Politiker jeder Couleur würdigen in Stuttgart Theodor Heuss: Wolfgang Gerhardt (FDP), Reinhold Gall (SPD), Bundespräsident Jaochim Gauck und der neue FDP-Chef Christian Lindner (von links) Foto: Benjamin Beytekin

„Glücksfall“, „Gründervater der Republik“, „Leitfigur“ - an seinem 50. Todestag würdigten an seinem Grab auf dem Stuttgarter Waldfriedhof Politiker egal welcher Farbe den ersten Bundespräsidenten Theodor Heuss. 

„Glücksfall“, „Gründervater der Republik“, „Leitfigur“ - an seinem 50. Todestag würdigten an seinem Grab auf dem Stuttgarter Waldfriedhof Politiker egal welcher Farbe den ersten Bundespräsidenten Theodor Heuss

Stuttgart - Zum 50. Todestag von Theodor Heuss hat Bundespräsident Joachim Gauck am Donnerstag die besondere Rolle des ersten Amtsinhabers im Nachkriegsdeutschland gewürdigt. „Theodor Heuss war ein Glücksfall für Deutschland“, sagte Gauck am Donnerstag an Heuss' Grab auf dem Stuttgarter Waldfriedhof. Heuss habe das damals neue Amt des Bundespräsidenten geprägt und seinem Land ohne Pathos politisch und moralisch eine Richtung gegeben. In der Universität wollte Gauck später die diesjährige Theodor-Heuss-Gedächtnis-Vorlesung halten. Thema: „Mehr Bürgergesellschaft wagen“.

Theodor Heuss war am 12. Dezember 1963 in Stuttgart gestorben. Von 1949 bis 1959 war er erster Bundespräsident und galt mit dem ersten Kanzler Konrad Adenauer (CDU) als einer der Gründerväter der Republik.

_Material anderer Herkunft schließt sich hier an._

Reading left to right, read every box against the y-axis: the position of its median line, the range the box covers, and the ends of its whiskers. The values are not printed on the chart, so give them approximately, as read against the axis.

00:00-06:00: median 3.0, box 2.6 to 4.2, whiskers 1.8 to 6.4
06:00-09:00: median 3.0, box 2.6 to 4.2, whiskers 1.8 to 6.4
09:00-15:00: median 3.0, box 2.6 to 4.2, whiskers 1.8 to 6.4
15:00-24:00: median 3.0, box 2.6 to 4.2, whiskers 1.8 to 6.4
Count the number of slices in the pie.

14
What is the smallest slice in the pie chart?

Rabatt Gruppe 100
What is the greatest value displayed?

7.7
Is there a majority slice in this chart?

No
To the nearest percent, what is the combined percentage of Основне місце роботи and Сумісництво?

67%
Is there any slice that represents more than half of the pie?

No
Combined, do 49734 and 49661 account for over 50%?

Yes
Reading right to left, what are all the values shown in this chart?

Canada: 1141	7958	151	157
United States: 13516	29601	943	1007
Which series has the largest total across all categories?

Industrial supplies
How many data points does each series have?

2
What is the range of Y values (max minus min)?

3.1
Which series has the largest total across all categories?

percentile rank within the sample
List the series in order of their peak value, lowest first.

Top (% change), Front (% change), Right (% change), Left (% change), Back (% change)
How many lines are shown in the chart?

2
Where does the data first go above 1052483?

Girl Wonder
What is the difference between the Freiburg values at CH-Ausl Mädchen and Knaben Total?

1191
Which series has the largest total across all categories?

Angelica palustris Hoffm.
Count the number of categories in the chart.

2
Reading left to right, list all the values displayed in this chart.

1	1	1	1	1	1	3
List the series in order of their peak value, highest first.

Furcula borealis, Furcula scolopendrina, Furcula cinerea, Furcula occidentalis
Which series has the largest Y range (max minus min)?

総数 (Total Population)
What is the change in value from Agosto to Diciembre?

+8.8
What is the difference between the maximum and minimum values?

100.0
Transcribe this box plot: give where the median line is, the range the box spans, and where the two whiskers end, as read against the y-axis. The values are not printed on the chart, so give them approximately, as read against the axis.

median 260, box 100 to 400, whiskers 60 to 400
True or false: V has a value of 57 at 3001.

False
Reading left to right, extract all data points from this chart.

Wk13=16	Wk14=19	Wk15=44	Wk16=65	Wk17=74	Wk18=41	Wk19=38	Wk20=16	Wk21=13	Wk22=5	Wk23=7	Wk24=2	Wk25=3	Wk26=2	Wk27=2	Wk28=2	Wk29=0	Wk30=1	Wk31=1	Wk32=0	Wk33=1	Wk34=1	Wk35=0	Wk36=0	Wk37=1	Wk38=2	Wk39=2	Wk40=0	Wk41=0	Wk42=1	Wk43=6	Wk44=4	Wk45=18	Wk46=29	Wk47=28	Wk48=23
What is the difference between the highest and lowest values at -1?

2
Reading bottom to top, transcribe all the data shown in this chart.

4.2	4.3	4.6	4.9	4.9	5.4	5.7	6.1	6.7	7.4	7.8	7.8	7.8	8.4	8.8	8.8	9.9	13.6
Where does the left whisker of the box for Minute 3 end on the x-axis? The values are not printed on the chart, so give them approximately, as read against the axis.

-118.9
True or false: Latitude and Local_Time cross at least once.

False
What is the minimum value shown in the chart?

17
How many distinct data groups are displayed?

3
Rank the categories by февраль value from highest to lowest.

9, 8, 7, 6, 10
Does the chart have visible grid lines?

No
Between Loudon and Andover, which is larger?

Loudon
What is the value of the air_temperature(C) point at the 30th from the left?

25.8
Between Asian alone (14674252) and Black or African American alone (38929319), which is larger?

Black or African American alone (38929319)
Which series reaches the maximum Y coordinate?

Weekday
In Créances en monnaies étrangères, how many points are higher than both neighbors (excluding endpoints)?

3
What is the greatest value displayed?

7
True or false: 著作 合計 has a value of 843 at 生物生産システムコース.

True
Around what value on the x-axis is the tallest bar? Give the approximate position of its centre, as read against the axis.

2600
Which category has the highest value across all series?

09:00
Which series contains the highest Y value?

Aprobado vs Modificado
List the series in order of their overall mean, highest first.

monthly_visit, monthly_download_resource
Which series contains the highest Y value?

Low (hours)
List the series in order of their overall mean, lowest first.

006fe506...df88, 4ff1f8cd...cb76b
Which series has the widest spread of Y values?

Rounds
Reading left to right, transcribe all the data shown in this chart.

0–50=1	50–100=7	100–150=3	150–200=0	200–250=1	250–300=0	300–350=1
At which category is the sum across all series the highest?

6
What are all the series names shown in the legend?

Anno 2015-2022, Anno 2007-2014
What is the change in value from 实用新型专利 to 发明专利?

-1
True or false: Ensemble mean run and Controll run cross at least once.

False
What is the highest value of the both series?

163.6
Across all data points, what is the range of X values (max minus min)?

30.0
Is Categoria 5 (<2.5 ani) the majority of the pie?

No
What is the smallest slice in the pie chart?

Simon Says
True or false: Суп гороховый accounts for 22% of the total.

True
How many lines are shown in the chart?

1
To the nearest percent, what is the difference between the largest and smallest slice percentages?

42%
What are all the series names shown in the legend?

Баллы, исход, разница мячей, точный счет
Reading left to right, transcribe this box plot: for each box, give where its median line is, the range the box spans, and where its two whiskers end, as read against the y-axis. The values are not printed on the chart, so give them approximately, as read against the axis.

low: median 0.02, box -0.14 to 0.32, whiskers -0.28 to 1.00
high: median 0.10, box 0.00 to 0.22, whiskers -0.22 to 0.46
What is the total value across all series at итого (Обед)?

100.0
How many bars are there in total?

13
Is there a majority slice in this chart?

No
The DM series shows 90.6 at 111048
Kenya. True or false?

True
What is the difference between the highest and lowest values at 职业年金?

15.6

"Vaterfigur der Deutschen"

Innenminister Reinhold Gall (SPD) sprach stellvertretend für die Landesregierung von der „Vaterfigur der Deutschen“ und einer „Leitfigur von historischer Größe“, der aber seine Heimat nie vergessen habe. Am wohlsten habe Heuss sich bei einer Zigarre und einem Lemberger Wein aus seinem Geburtsort Brackenheim bei Heilbronn gefühlt. Gall zitierte Heuss mit den Worten: „Der Präsident geht heim, aber der Heuss trinkt noch ein Viertele.“

Stuttgarts Oberbürgermeister Fritz Kuhn (Grüne) sagte: „Stuttgart ist stolz auf einen großen Liberalen.“ Die Bezeichnung „Papa Heuss“ sei ein Ehrentitel gewesen, der Bewunderung ausdrücke. Eine Stiftung hegt Heuss' letztes Wohnhaus auf der Stuttgarter Höhe.

Von der FDP waren auch der frühere Parteichef Wolfgang Gerhardt und der jetzige Parteivorsitzende Christian Lindner nach Stuttgart gekommen.

Geboren wurde Heuss am 31. Januar 1884 in Brackenheim als Sohn eines Straßenbaumeisters. Mit der Werbetexterin Elly Heuss-Knapp (1881-1952) hatte er einen Sohn, Ernst Ludwig Heuss (1910-1967).